Décision Santé. Quelle a été la réaction du gouvernement à votre communiqué annonçant la fin de tout contact du Leem avec les autorités ? En a-t-on accusé réception ?
Patrick Errard. Les autorités ont pris acte de la décision du conseil d’administration. Certains la regrettent mais comprennent dans le même temps le souci de cohérence qui nous anime. Tant que nous sommes dans cette phase délicate d’analyse et de négociation sur le prochain budget, il n’est pas raisonnable de lancer, avant qu’elle ne soit achevée, des travaux sur le moyen ou le long terme. Cela relève du bon sens.
D. S. Quels actes attendez-vous du gouvernement qui signerait la fin du conflit ?

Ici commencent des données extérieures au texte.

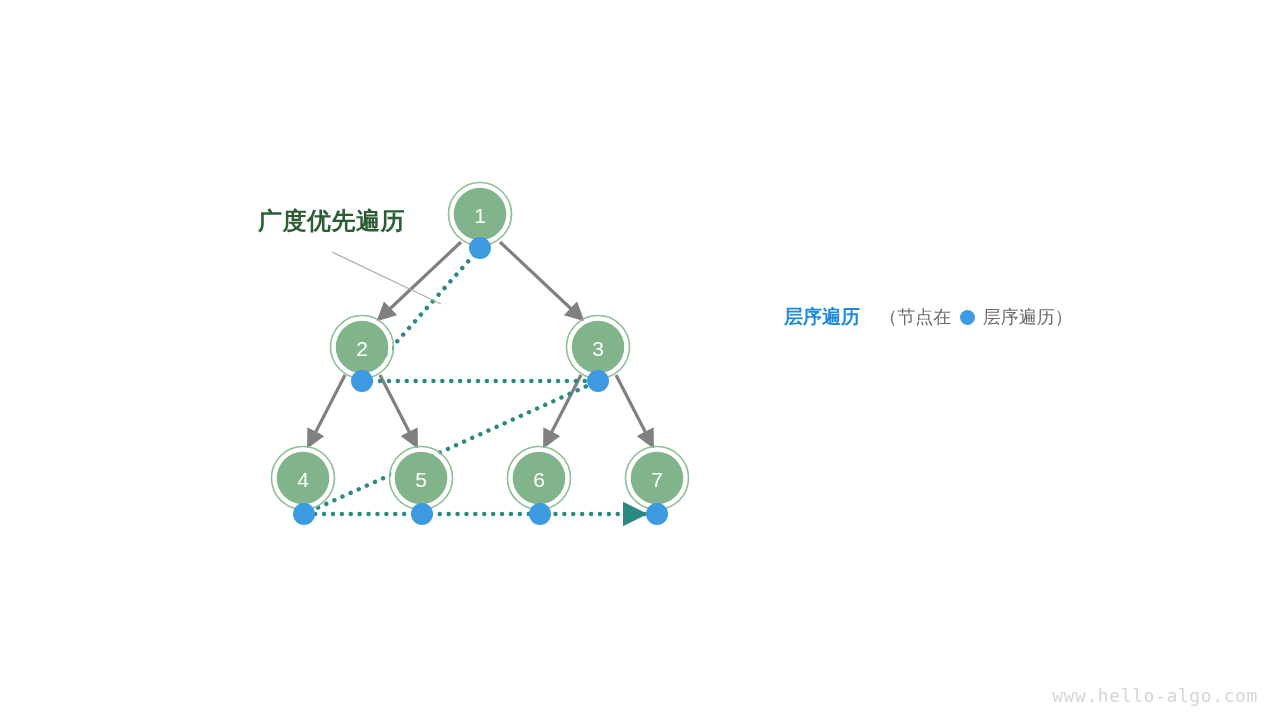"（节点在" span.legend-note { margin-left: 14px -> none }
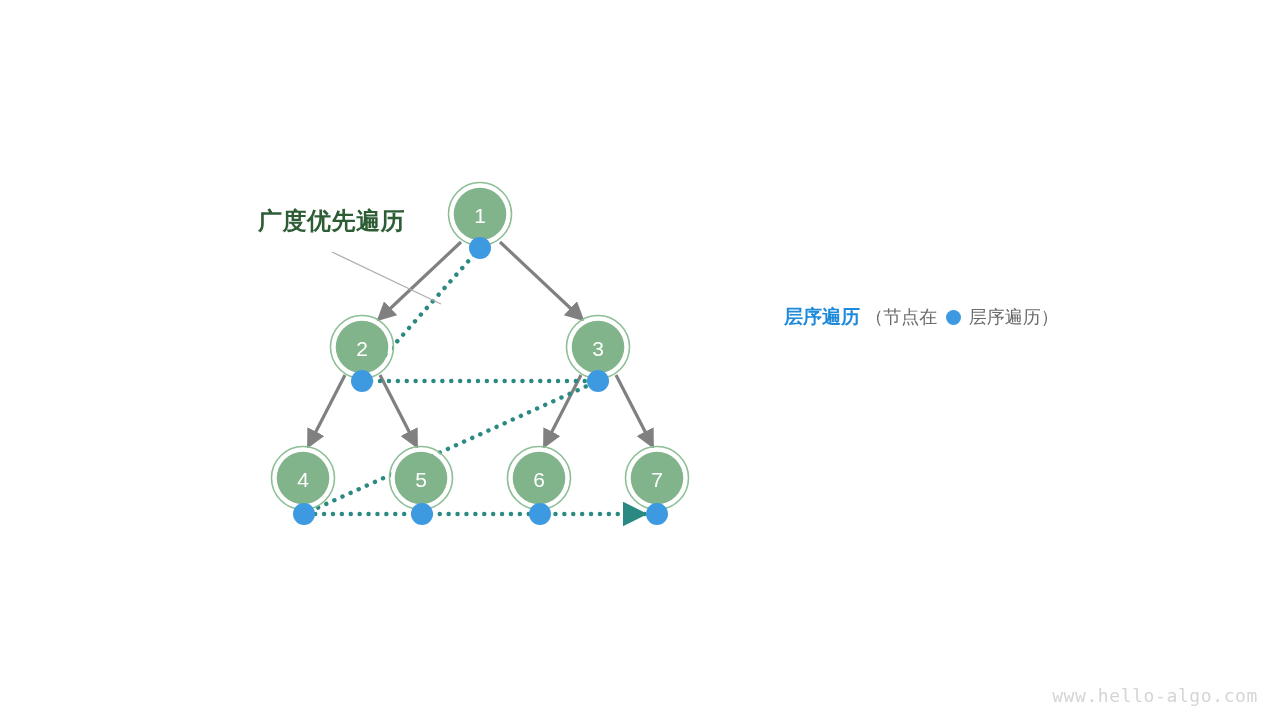"www.hello-algo.com" .watermark { font-size: 18px -> 11px }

P. E. Tout engagement qui témoignerait de la prise de conscience par la ministre de la gravité de la situation frappant l’industrie pharmaceutique. Ce qui la conduirait à adopter des amendements à son plan budgétaire. Je ne peux pas préjuger à ce stade de ce qui sera nécessaire pour nous amener de nouveau à la table de négociation. C’est au conseil d’administration d’en décider en fonction de la nature des amendements qui auront été retenus. Nous attendons simplement que les efforts demandés à l’industrie du médicament ne pèsent pas plus que son poids réel dans les dépenses de santé, à savoir 15 % , soit 500 à 600 millions de contributions annuelles, le montant des sommes exigées en 2011. Ce niveau de contribution acquitté par les Entreprises du médicament doit être atteint de façon tangentielle sur les trois ans à venir. Il nous faut trouver les mécanismes qui permettent de rejoindre cet objectif.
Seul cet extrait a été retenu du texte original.